Hubungan korban dan pelaku berdasarkan sasaran tindakan pelaku diuraikan sebagai berikut:

a. Korban langsung, yaitu secara langsung menjadi sasaran perbuatan pelaku


b. Korban tidak langsung, yaitu secara tidak langsung menjadi sasaran tetapi mengalami
penderitaan

2. Hubungan Korban dengan Peradilan Pidana

a. Sebagai korban

Hak-hak korban tercantum dalam KUHAP dan perundang-undangan lainnya. Korban harus
mengetahui hak-haknya dan tata cara memperoleh pemenuhan hak tersebut. LPSK sebagai
lembaga yang berwenang untuk memberikan perlindungan dan hak-hak kepada saksi dan
korban. Selain itu penegak hukum juga sangat berperan dalam pemenuhan hak dan
perlindungan korban dan saksi. Masyarakat termasuk LSM berperan mendorong
terpenuhinya hak dan perlindungan korban dan saksi.
b. Korban sebagai saksi

Korban dapat bertindak atau dijadikan saksi di pengadilan dan dapat memberatkan.
Keterangan saksi merupakan salah satu alat bukti. Tentang hak, kewajiban dan perlindungan
saksi telah tercantum dalam perundang-undangan tentang perlindungan saksi dan korban. Inti
perlindungan saksi dalam KUHAP diuraikan sebagai berikut:

1) Keterangan korban sebagai saksi didengar terlebih dahulu (Pasal 160 ayat (1) b), hal
itu karena saksi korban adalah saksi penting atau utama sehingga dapat mejelaskan
permasakalahan serta sebagai bentuk perlindungan hak korban.
2) Tidak boleh mengajukan pertanyaan yang menjerat kepada terdakwa dan saksi (Pasal
166)
3) Saksi dapat mengundurkan diri sebagai saksi bila merupakan keluarga sedarah dalam
garis keturunan dari terdakwa, atau saudara dari terdakwa (Pasal 168)
4) Boleh diperiksa tanpa sumpah untuk anak yang belum berumur 15 tahun atau belum
kawin, dan orang sakit ingatan atau sakit jiwa (Pasal 171)
5) Hakim ketua siding dapat mendengarkan keterangan saksi tanpa hadirnya terdakwa
(vide Pasal 173)

c.

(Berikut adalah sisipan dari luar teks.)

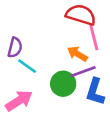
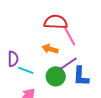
orange arrow: (77, 54) -> (50, 49), moved

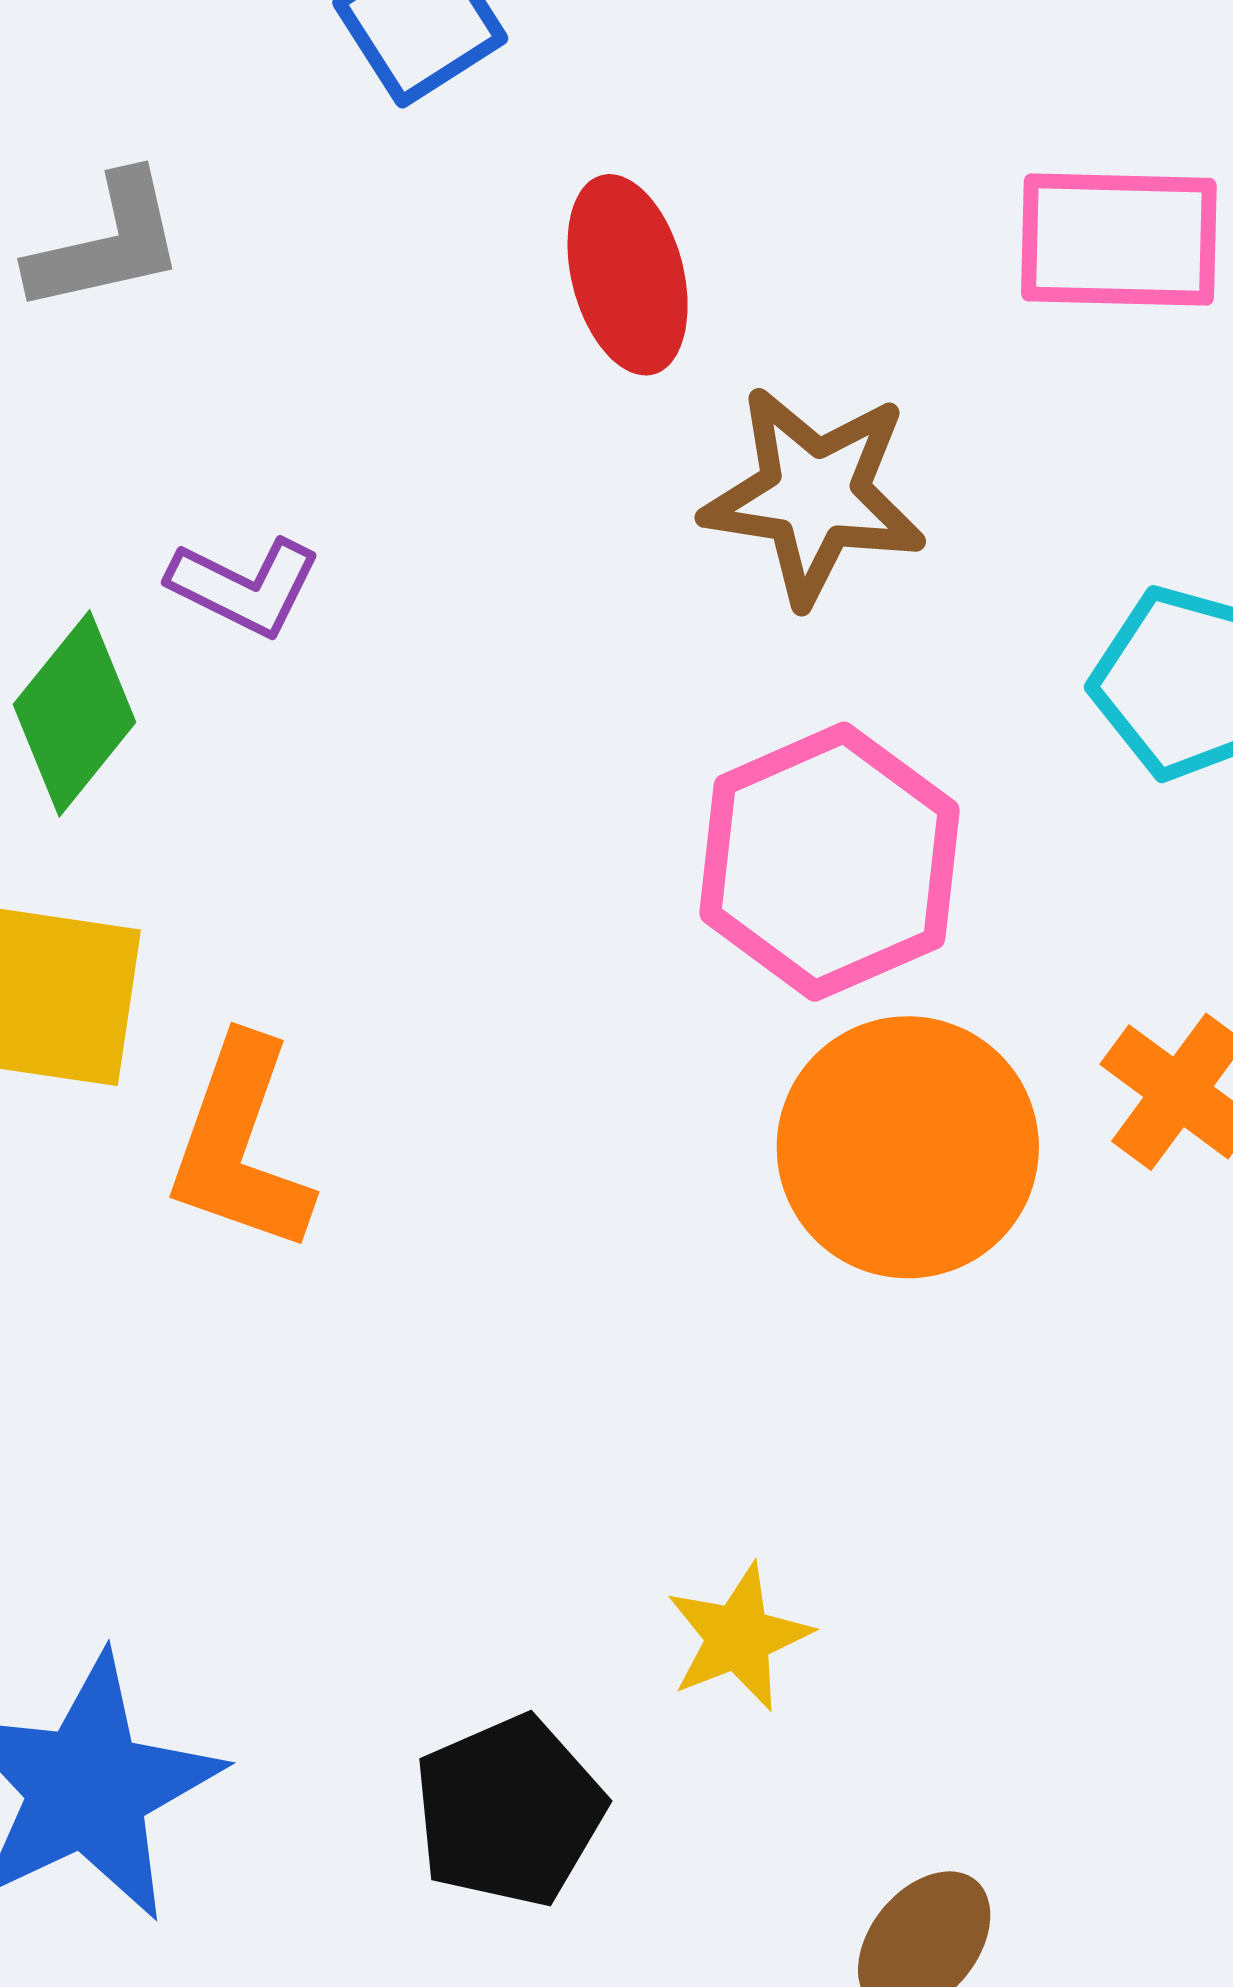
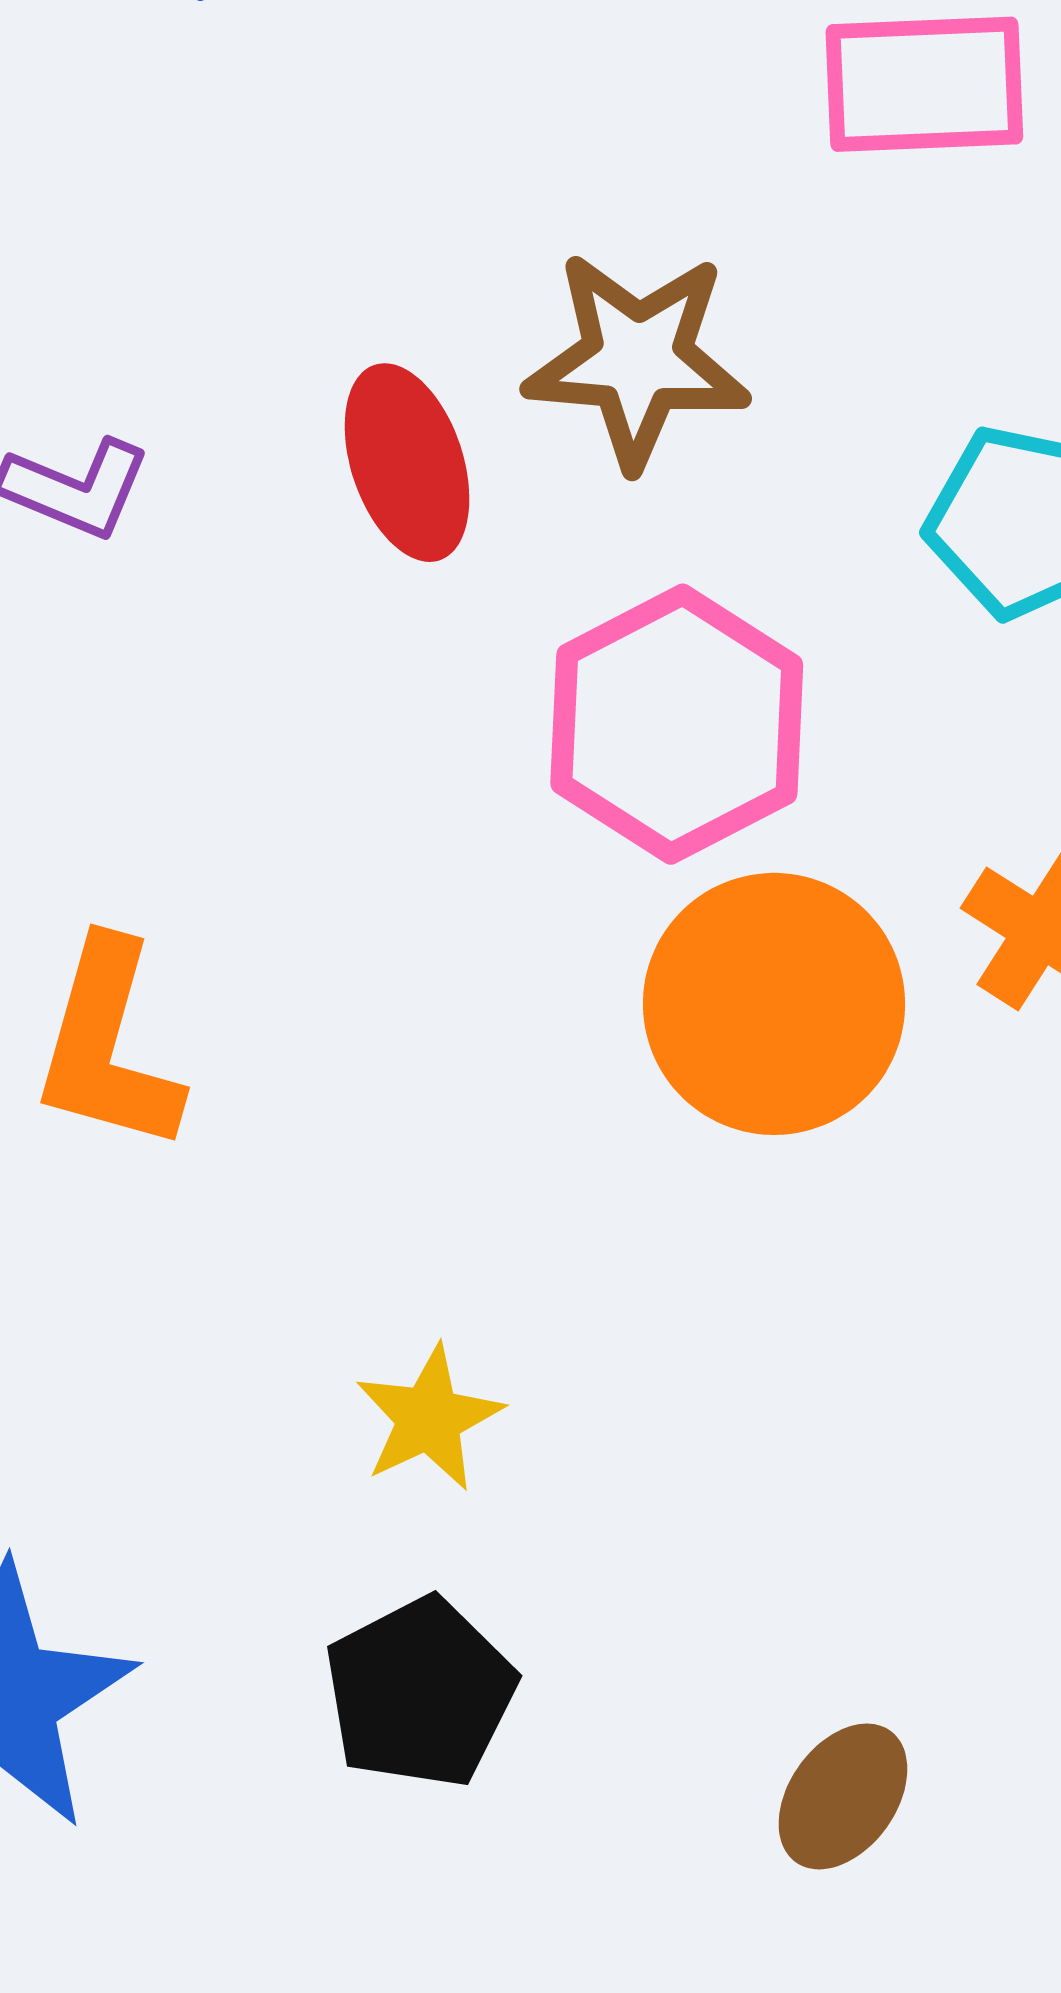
red ellipse: (628, 275) -> (407, 463), moved
yellow star: (739, 1637) -> (429, 1418), moved

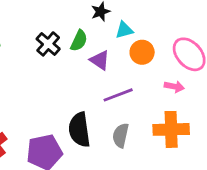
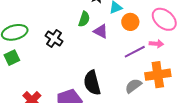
black cross: (48, 44) -> (54, 39), moved
purple line: (118, 95) -> (135, 52), moved
gray semicircle: (121, 135) -> (133, 86), moved, turned 48

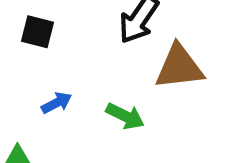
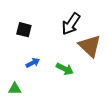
brown triangle: (179, 67) -> (90, 46), turned 50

Korban sebagai Tersangka atau Terdakwa

Korban dapat menjadi tersangka karena korban adalah pelaku tunggal, pelaku berpura-pura
sebagai korban, pelaku kejahatan karena hasil rekayasa, pelaku kejahatan salah tangkap.
Apabila hal tersebut terjadi, maka penangannya sama dengan perkara pidana lain. Posisi
korban yang juga sebagai tersangka dapat memberatkan dan dapat pula meringankan.